Replication & Sentinel - Redis

Redis is fast, but a single instance is a single point of failure. Replication gives us read scaling and a hot standby. Sentinel automates failover when the master dies. Together they’re the simplest path to high availability — short of going full Cluster.

In simple language: one Redis is the boss (master), others are clones (replicas) that copy everything the boss does. If the boss dies, Sentinel — a group of watchers — agrees on which clone gets promoted.

How replication works

Replicas connect to the master with REPLICAOF host port (or in config). The flow:

Replica connects, master sends a full RDB snapshot of current data.
Replica loads the snapshot.
Master then streams every write command from a replication backlog buffer.
Replica applies them in order.

If the replica disconnects briefly, it can do a partial resync using a replication offset and backlog — no full snapshot needed. If it’s gone too long, it falls back to a full resync.

# On replica
replicaof 10.0.0.5 6379
replica-read-only yes

INFO replication
# role:master
# connected_slaves:2
# slave0:ip=10.0.0.6,port=6379,state=online,offset=...

Async = trade-off

Redis replication is asynchronous. The master acks the write to the client BEFORE replicas have it. If the master crashes before replication, those writes are lost.

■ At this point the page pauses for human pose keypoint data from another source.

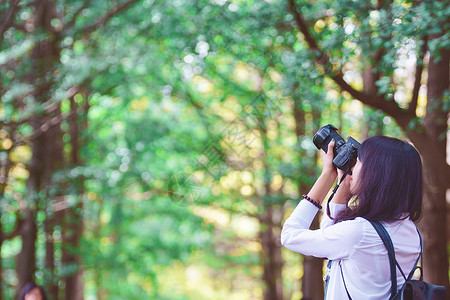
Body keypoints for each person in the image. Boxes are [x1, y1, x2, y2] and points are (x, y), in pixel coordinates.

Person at [281, 136, 423, 299]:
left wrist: (327, 177)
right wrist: (344, 185)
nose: (354, 168)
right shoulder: (412, 232)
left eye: (359, 162)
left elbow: (289, 236)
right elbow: (333, 244)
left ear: (375, 174)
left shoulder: (359, 233)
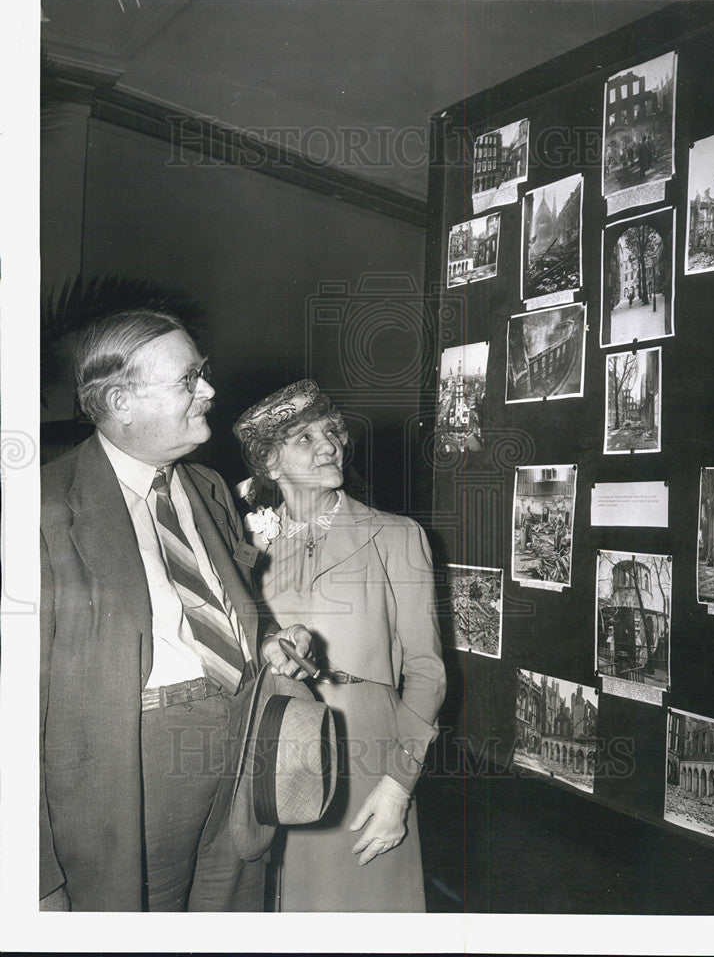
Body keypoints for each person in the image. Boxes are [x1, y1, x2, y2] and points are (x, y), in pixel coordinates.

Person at [40, 310, 311, 912]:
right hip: (136, 762)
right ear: (122, 402)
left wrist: (263, 639)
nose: (210, 390)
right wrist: (37, 878)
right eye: (190, 379)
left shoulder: (208, 486)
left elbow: (221, 602)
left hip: (241, 741)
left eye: (203, 373)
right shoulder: (43, 511)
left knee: (233, 908)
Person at [233, 380, 446, 912]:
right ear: (271, 464)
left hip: (366, 749)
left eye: (330, 431)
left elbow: (428, 672)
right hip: (268, 746)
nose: (327, 444)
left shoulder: (396, 535)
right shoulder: (241, 549)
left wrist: (399, 785)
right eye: (303, 438)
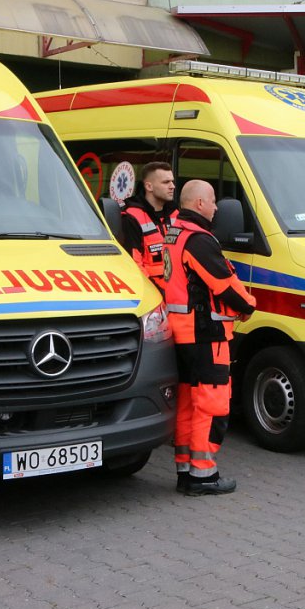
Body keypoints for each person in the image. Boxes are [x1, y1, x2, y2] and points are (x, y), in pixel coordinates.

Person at [164, 180, 257, 496]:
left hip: (182, 333)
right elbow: (224, 284)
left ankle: (186, 470)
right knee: (213, 404)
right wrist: (248, 306)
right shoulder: (199, 240)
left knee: (189, 404)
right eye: (214, 201)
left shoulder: (173, 233)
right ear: (200, 203)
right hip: (207, 333)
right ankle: (203, 474)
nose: (217, 208)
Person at [120, 161, 177, 293]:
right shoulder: (132, 217)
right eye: (166, 182)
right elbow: (134, 265)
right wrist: (156, 293)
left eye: (172, 181)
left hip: (178, 292)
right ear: (149, 186)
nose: (172, 186)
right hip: (153, 293)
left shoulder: (176, 213)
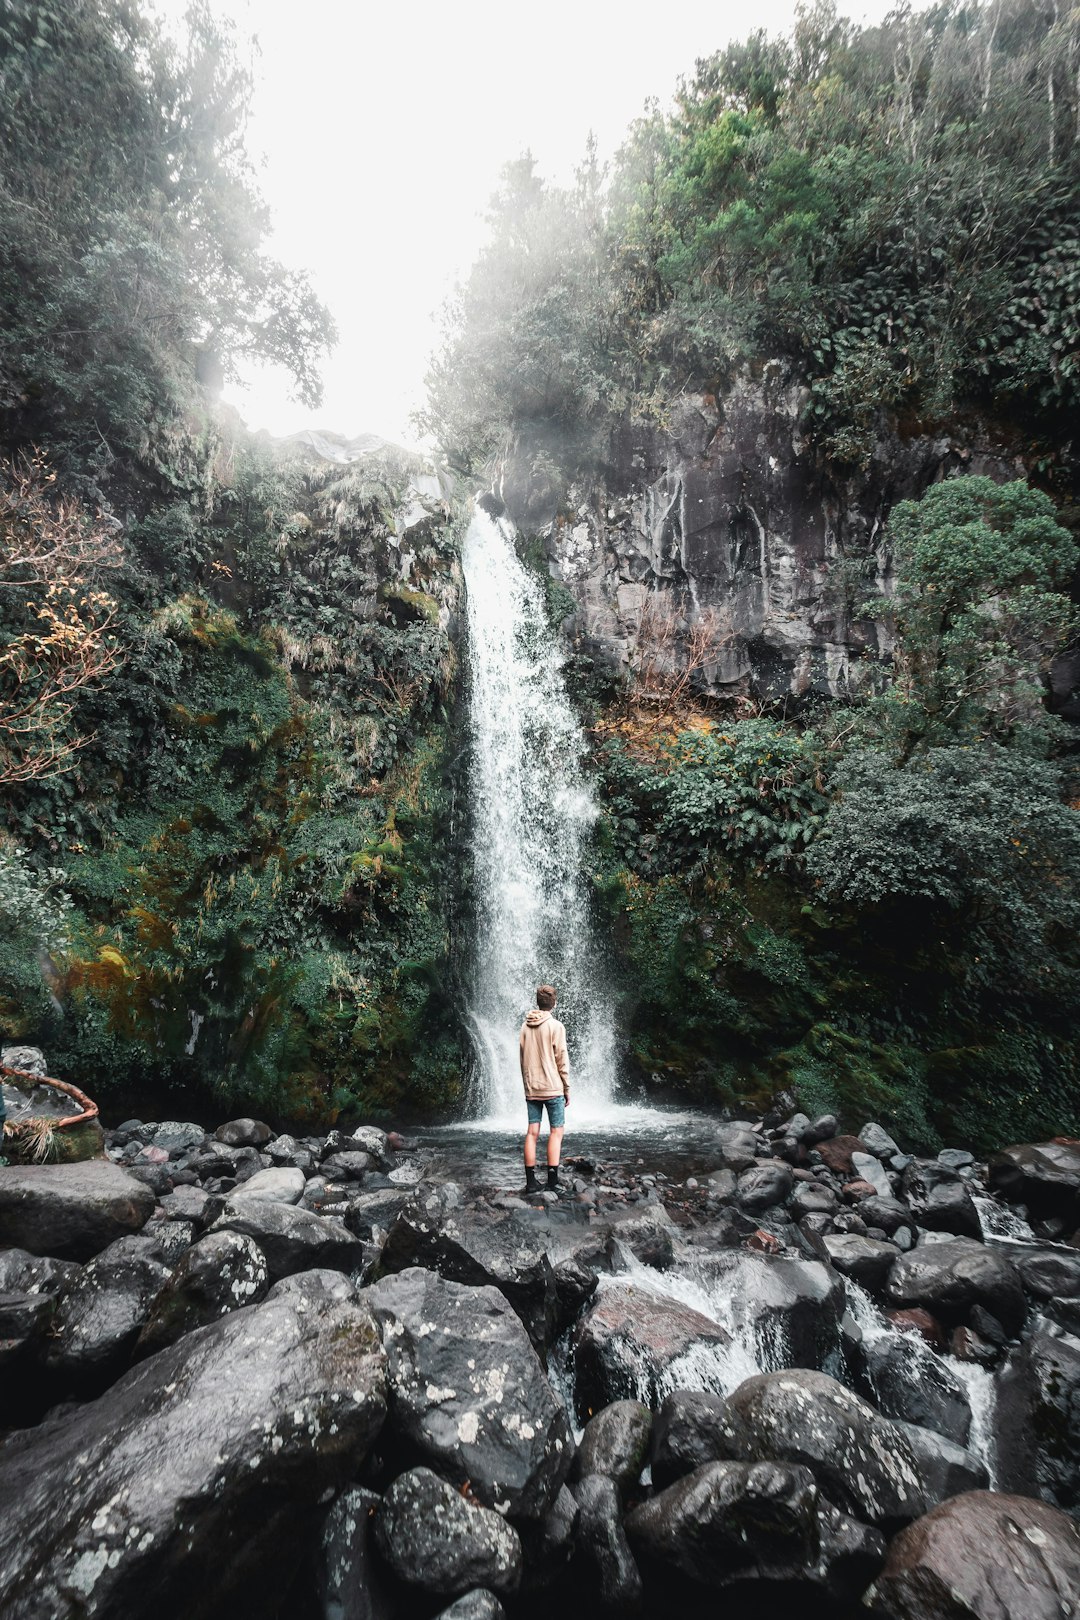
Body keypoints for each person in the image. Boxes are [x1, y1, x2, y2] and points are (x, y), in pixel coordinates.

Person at [519, 983, 569, 1194]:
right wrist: (567, 1087)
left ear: (538, 1003)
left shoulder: (524, 1026)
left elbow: (522, 1059)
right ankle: (552, 1181)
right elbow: (562, 1060)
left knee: (532, 1132)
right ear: (554, 1003)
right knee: (556, 1132)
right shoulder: (556, 1026)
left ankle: (531, 1183)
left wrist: (527, 1085)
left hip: (532, 1088)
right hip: (553, 1088)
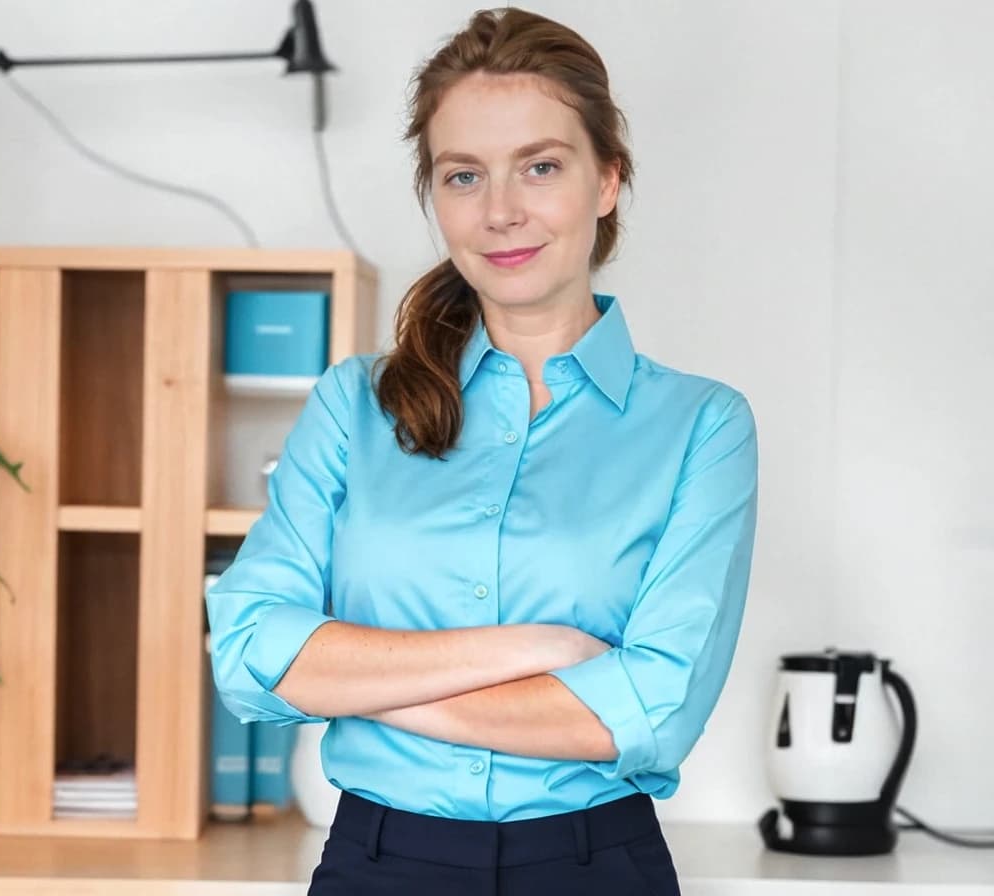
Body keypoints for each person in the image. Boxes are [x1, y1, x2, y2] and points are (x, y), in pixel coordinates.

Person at [206, 7, 759, 894]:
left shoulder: (702, 425)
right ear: (436, 194)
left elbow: (649, 712)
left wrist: (357, 683)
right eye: (465, 176)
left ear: (608, 180)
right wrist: (535, 647)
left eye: (541, 167)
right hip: (376, 866)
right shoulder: (355, 404)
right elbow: (249, 649)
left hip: (594, 869)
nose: (502, 212)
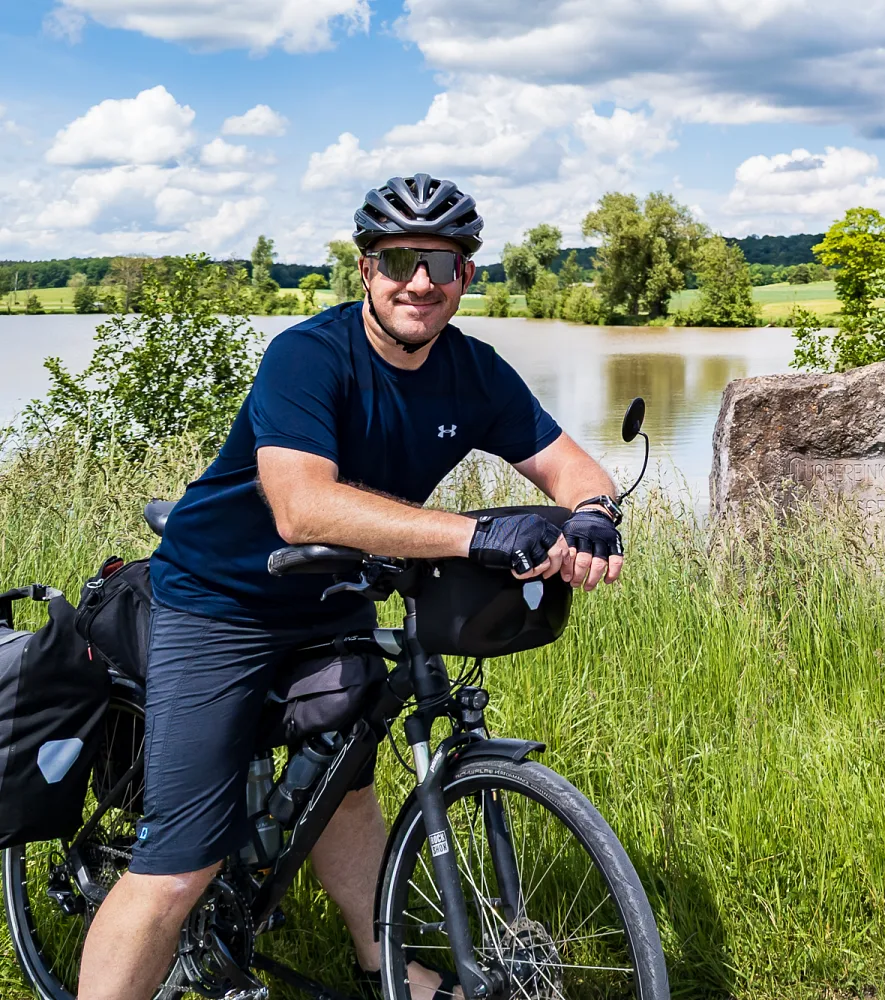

You can soften this with WAIT numreplicas timeout — a command that blocks until N replicas have acked, but it’s a best-effort guarantee, not durability:

SET foo bar
WAIT 2 100   # wait up to 100ms for 2 replicas to confirm

For strict durability you also need AOF with fsync always. Most setups accept the small data-loss window in exchange for speed.

Sentinel: automated failover

Replication alone doesn’t help if the master dies — clients are still pointed at a dead instance. Sentinel is a separate process (you run several, usually 3 or 5) that:

Monitors masters and replicas
Detects failures via PING
Coordinates failover by quorum
Tells clients the new master’s address

Master

→ replicates →

Replica 1

Replica 2

Sentinels (watching everyone)

Sentinel A

Sentinel B

Sentinel C

Quorum = 2/3 must agree master is down → vote to promote replica

Failure detection: SDOWN and ODOWN

SDOWN (Subjectively Down): one Sentinel can’t reach the master.
ODOWN (Objectively Down): a quorum of Sentinels confirm SDOWN.

Only ODOWN triggers failover. This prevents one flaky network link from causing a split brain.

The failover dance

Sentinels reach ODOWN consensus.
They elect a leader Sentinel (Raft-ish).
Leader picks the best replica (lowest priority number, longest replication offset, lowest run ID).
Issues REPLICAOF NO ONE on the chosen replica — it becomes master.
Reconfigures the other replicas to follow the new master.
Updates monitoring config so clients ask Sentinel for the new master.

Client integration

Clients connect to Sentinels first, not Redis directly:

const Redis = require("ioredis");
const redis = new Redis({
  sentinels: [
    { host: "sentinel-1", port: 26379 },
    { host: "sentinel-2", port: 26379 },
    { host: "sentinel-3", port: 26379 },
  ],
  name: "mymaster",   // master name configured in sentinel.conf
});

The client library handles asking Sentinel for the current master and reconnecting on failover.

Sentinel config essentials

# sentinel.conf
sentinel monitor mymaster 10.0.0.5 6379 2
# name             host       port quorum (min sentinels to agree)
sentinel down-after-milliseconds mymaster 5000
sentinel failover-timeout mymaster 60000
sentinel parallel-syncs mymaster 1

parallel-syncs = how many replicas resync from the new master at once. Higher = faster recovery but bigger bandwidth spike.

Limits

Replication is async — possible data loss on master crash.
Failover takes seconds (detection + election + promotion). Clients see errors during this window.
Doesn’t shard data. One master holds the whole dataset. When the dataset outgrows one machine, you need Cluster.

Quick recap

Master-replica = read scaling + hot standby. Async, so writes can be lost.
Sentinel = quorum-based watchers that automate failover.
Run an odd number of Sentinels (3 or 5) for quorum, on separate hosts.
Clients talk to Sentinels to discover the current master.
For sharding too, use Redis Cluster (next note).